Het Hof heeft het beroep tegen de uitspraak van de Ontvanger gegrond verklaard, de uitspraak vernietigd, en belanghebbende ontvankelijk verklaard in haar bezwaar. Tevens werd de Ontvanger veroordeeld tot betaling van de proceskosten van belanghebbende in zowel de bezwaar- als beroepsfase. De Hoge Raad heeft in cassatie geoordeeld dat het Hof ten onrechte een proceskostenvergoeding heeft toegekend voor de bezwaarfase, omdat belanghebbende niet had verzocht om vergoeding van deze kosten in de bezwaarfase, zoals vereist door artikel 7:15 lid 3 van de Algemene wet bestuursrecht. De Hoge Raad heeft de uitspraak van het Hof vernietigd, maar opgemerkt dat belanghebbende in de heropende bezwaarfase opnieuw de mogelijkheid heeft om een verzoek tot vergoeding van proceskosten in te dienen.

De Hoge Raad heeft geen termen aanwezig geacht voor een veroordeling in de proceskosten in deze cassatieprocedure. Dit arrest is gewezen door de vice-president en twee raadsheren, en is openbaar uitgesproken op de datum van de uitspraak.

Uitspraak

Nr. 43.552
19 september 2008
Arrest
gewezen op het beroep in cassatie van de Minister van Financiën tegen de uitspraak van het Gerechtshof te 's-Hertogenbosch van 11 augustus 2006, nr. 03/01154, betreffende een ten aanzien van X B.V. te Z (hierna: belanghebbende) gegeven beschikking tot aansprakelijkstelling ingevolge de Invorderingswet 1990.
1. Het geding in feitelijke instantie
Belanghebbende is bij beschikking van de Ontvanger van 28 november 2002 op grond van primair artikel 34 en subsidiair artikel 35 van de Invorderingswet 1990, juncto artikel 16 van de Wet financiering volksverzekeringen aansprakelijk gesteld voor door A Limited te Q verschuldigde loonbelasting/premieheffing volksverzekeringen.
De Ontvanger heeft bij uitspraak het tegen de beschikking gemaakte bezwaar niet-ontvankelijk verklaard.
De Ontvanger heeft nadien bij ambtshalve gegeven beschikking het bedrag van de aansprakelijkstelling verminderd.
Het Hof heeft het tegen de uitspraak van de Ontvanger ingestelde beroep gegrond verklaard, die uitspraak vernietigd, belanghebbende ontvankelijk verklaard in haar bezwaar en de Ontvanger opgedragen opnieuw op het bezwaar te beslissen. Voorts heeft het Hof de Ontvanger veroordeeld in de proceskosten van belanghebbende van de bezwaar- en de beroepsfase.

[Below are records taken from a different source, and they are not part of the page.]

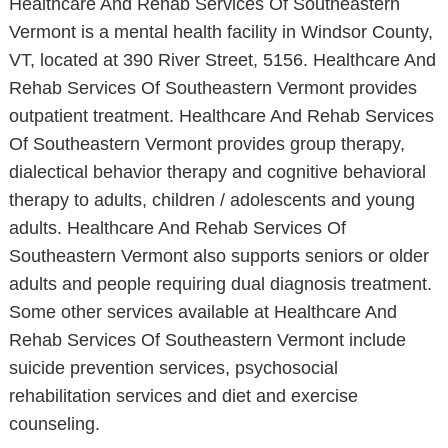
Healthcare And Rehab Services Of Southeastern
Vermont is a mental health facility in Windsor County,
VT, located at 390 River Street, 5156. Healthcare And
Rehab Services Of Southeastern Vermont provides
outpatient treatment. Healthcare And Rehab Services
Of Southeastern Vermont provides group therapy,
dialectical behavior therapy and cognitive behavioral
therapy to adults, children / adolescents and young
adults. Healthcare And Rehab Services Of
Southeastern Vermont also supports seniors or older
adults and people requiring dual diagnosis treatment.
Some other services available at Healthcare And
Rehab Services Of Southeastern Vermont include
suicide prevention services, psychosocial
rehabilitation services and diet and exercise
counseling.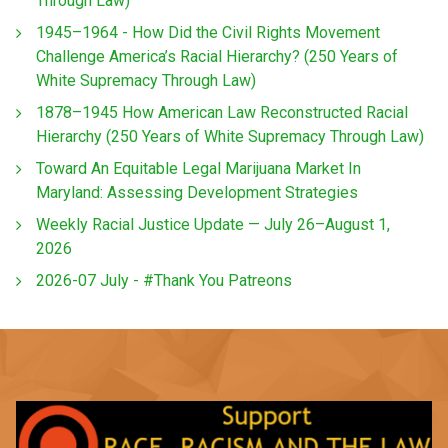
Through Law)
1945–1964 - How Did the Civil Rights Movement
Challenge America’s Racial Hierarchy? (250 Years of
White Supremacy Through Law)
1878–1945 How American Law Reconstructed Racial
Hierarchy (250 Years of White Supremacy Through Law)
Toward An Equitable Legal Marijuana Market In
Maryland: Assessing Development Strategies
Weekly Racial Justice Update — July 26–August 1,
2026
2026-07 July - #Thank You Patreons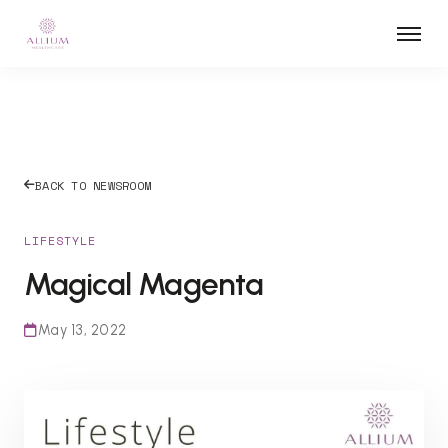
BACK TO NEWSROOM
LIFESTYLE
Magical Magenta
May 13, 2022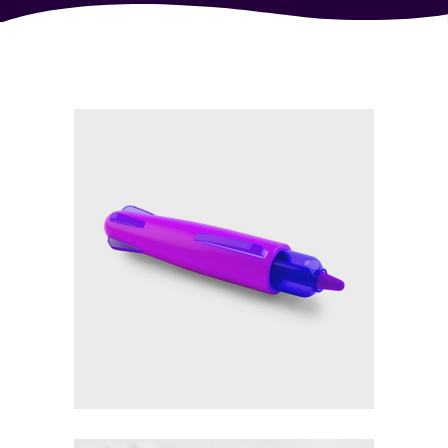
£
19.00
Purple pen 3d render
Add to cart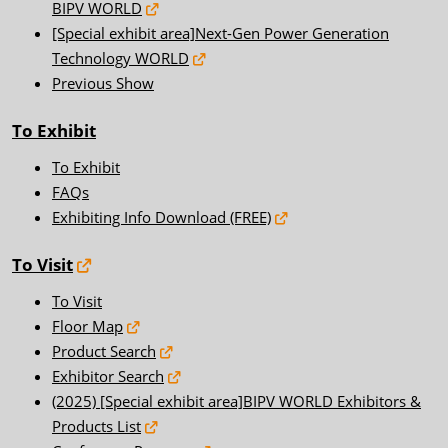
BIPV WORLD
[Special exhibit area]Next-Gen Power Generation
Technology WORLD
Previous Show
To Exhibit
To Exhibit
FAQs
Exhibiting Info Download (FREE)
To Visit
To Visit
Floor Map
Product Search
Exhibitor Search
(2025) [Special exhibit area]BIPV WORLD Exhibitors &
Products List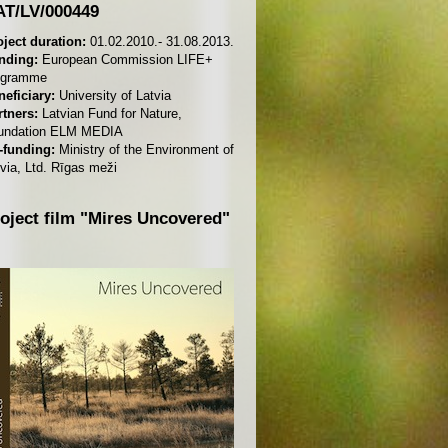
T/LV/000449
oject duration:
01.02.2010.- 31.08.2013.
nding:
European Commission LIFE+
ogramme
neficiary:
University of Latvia
rtners:
Latvian Fund for Nature,
undation ELM MEDIA
-funding:
Ministry of the Environment of
via, Ltd. Rīgas meži
oject film "Mires Uncovered"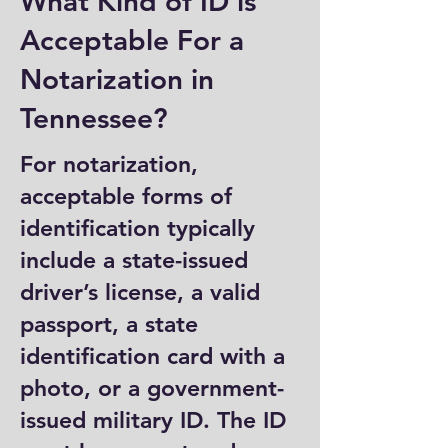
What Kind of ID is
Acceptable For a
Notarization in
Tennessee?
For notarization,
acceptable forms of
identification typically
include a state-issued
driver’s license, a valid
passport, a state
identification card with a
photo, or a government-
issued military ID. The ID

De uitspraak van het Hof is aan dit arrest gehecht.
2. Geding in cassatie
De Minister heeft tegen 's Hofs uitspraak beroep in cassatie ingesteld. Het beroepschrift in cassatie is aan dit arrest gehecht en maakt daarvan deel uit.

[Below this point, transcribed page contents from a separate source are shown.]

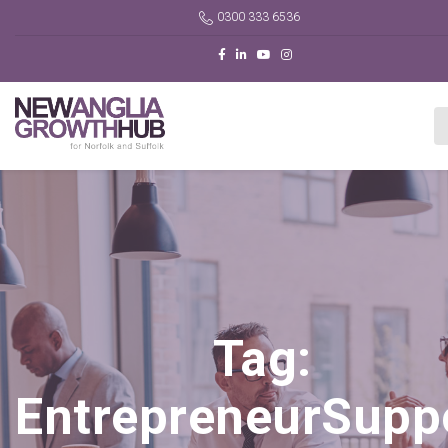
0300 333 6536
Tag:
EntrepreneurSupp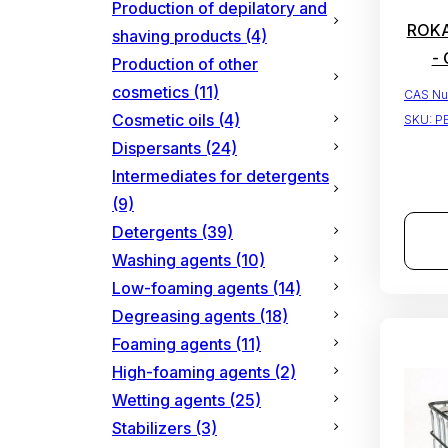
Production of depilatory and
ROKAn
shaving products
(4)
- 
Production of other
cosmetics
(11)
CAS Nu
Cosmetic oils
(4)
SKU:
P
Dispersants
(24)
Intermediates for detergents
(9)
Detergents
(39)
Washing agents
(10)
Low-foaming agents
(14)
Degreasing agents
(18)
Foaming agents
(11)
High-foaming agents
(2)
Wetting agents
(25)
Stabilizers
(3)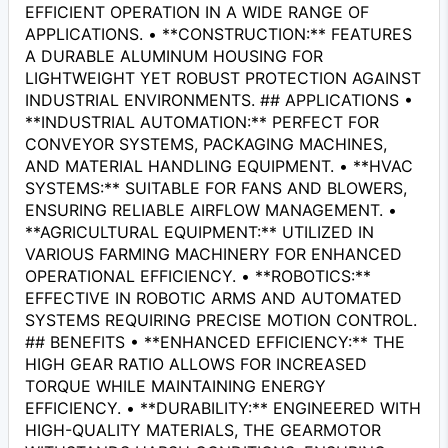
EFFICIENT OPERATION IN A WIDE RANGE OF
APPLICATIONS. • **CONSTRUCTION:** FEATURES
A DURABLE ALUMINUM HOUSING FOR
LIGHTWEIGHT YET ROBUST PROTECTION AGAINST
INDUSTRIAL ENVIRONMENTS. ## APPLICATIONS •
**INDUSTRIAL AUTOMATION:** PERFECT FOR
CONVEYOR SYSTEMS, PACKAGING MACHINES,
AND MATERIAL HANDLING EQUIPMENT. • **HVAC
SYSTEMS:** SUITABLE FOR FANS AND BLOWERS,
ENSURING RELIABLE AIRFLOW MANAGEMENT. •
**AGRICULTURAL EQUIPMENT:** UTILIZED IN
VARIOUS FARMING MACHINERY FOR ENHANCED
OPERATIONAL EFFICIENCY. • **ROBOTICS:**
EFFECTIVE IN ROBOTIC ARMS AND AUTOMATED
SYSTEMS REQUIRING PRECISE MOTION CONTROL.
## BENEFITS • **ENHANCED EFFICIENCY:** THE
HIGH GEAR RATIO ALLOWS FOR INCREASED
TORQUE WHILE MAINTAINING ENERGY
EFFICIENCY. • **DURABILITY:** ENGINEERED WITH
HIGH-QUALITY MATERIALS, THE GEARMOTOR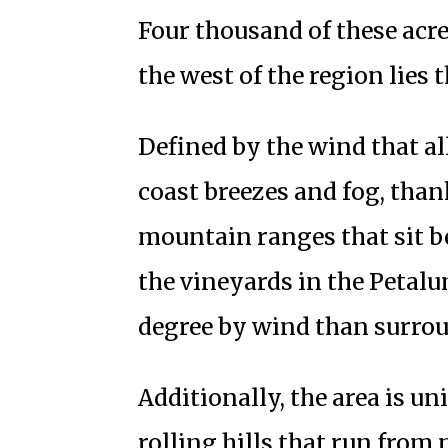
Four thousand of these acre
the west of the region lies 
Defined by the wind that all
coast breezes and fog, thank
mountain ranges that sit b
the vineyards in the Petalu
degree by wind than surro
Additionally, the area is un
rolling hills that run from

3. Beoordeling van het middel
Het Hof heeft de uitspraak op bezwaar vernietigd en daarbij een proceskostenvergoeding toegekend voor de bezwaarschriftprocedure. Tegen dat oordeel richt zich het middel. Uit de uitspraak van het Hof en de gedingstukken blijkt niet dat belanghebbende, zoals artikel 7:15, lid 3, van de Algemene wet bestuursrecht als voorwaarde stelt, reeds in bezwaar heeft verzocht om vergoeding van de kosten van de bezwaarschriftprocedure. Het Hof heeft derhalve aan belanghebbende ten onrechte een proceskostenvergoeding verleend voor die kosten. Het middel slaagt mitsdien. De uitspraak van het Hof kan niet in stand blijven. Opmerking verdient dat belanghebbende in de (ingevolge 's Hofs in zoverre in cassatie onbestreden beslissing) heropende bezwaarfase opnieuw in de gelegenheid is om een verzoek te doen tot vergoeding van proceskosten van de bezwaarschriftprocedure, daaronder begrepen de kosten die zijn gemaakt in het kader van de eerdere behandeling van het bezwaar. Artikel 7:15, lid 3, van de Algemene wet bestuursrecht staat er niet aan in de weg dat zodanig verzoek alsdan ook voor wat betreft laatstbedoelde kosten in behandeling wordt genomen.
4. Proceskosten
De Hoge Raad acht geen termen aanwezig voor een veroordeling in de proceskosten.
5. Beslissing
De Hoge Raad:
verklaart het beroep in cassatie gegrond, en
vernietigt de uitspraak van het Hof, doch alleen voor zover daarbij aan belanghebbende een vergoeding is toegekend voor proceskosten in de bezwaarfase.
Dit arrest is gewezen door de vice-president J.W. van den Berge als voorzitter, en de raadsheren C.J.J. van Maanen en C. Schaap, in tegenwoordigheid van de waarnemend griffier A.I. Boussak-Leeksma, en in het openbaar uitgesproken op 19 september 2008.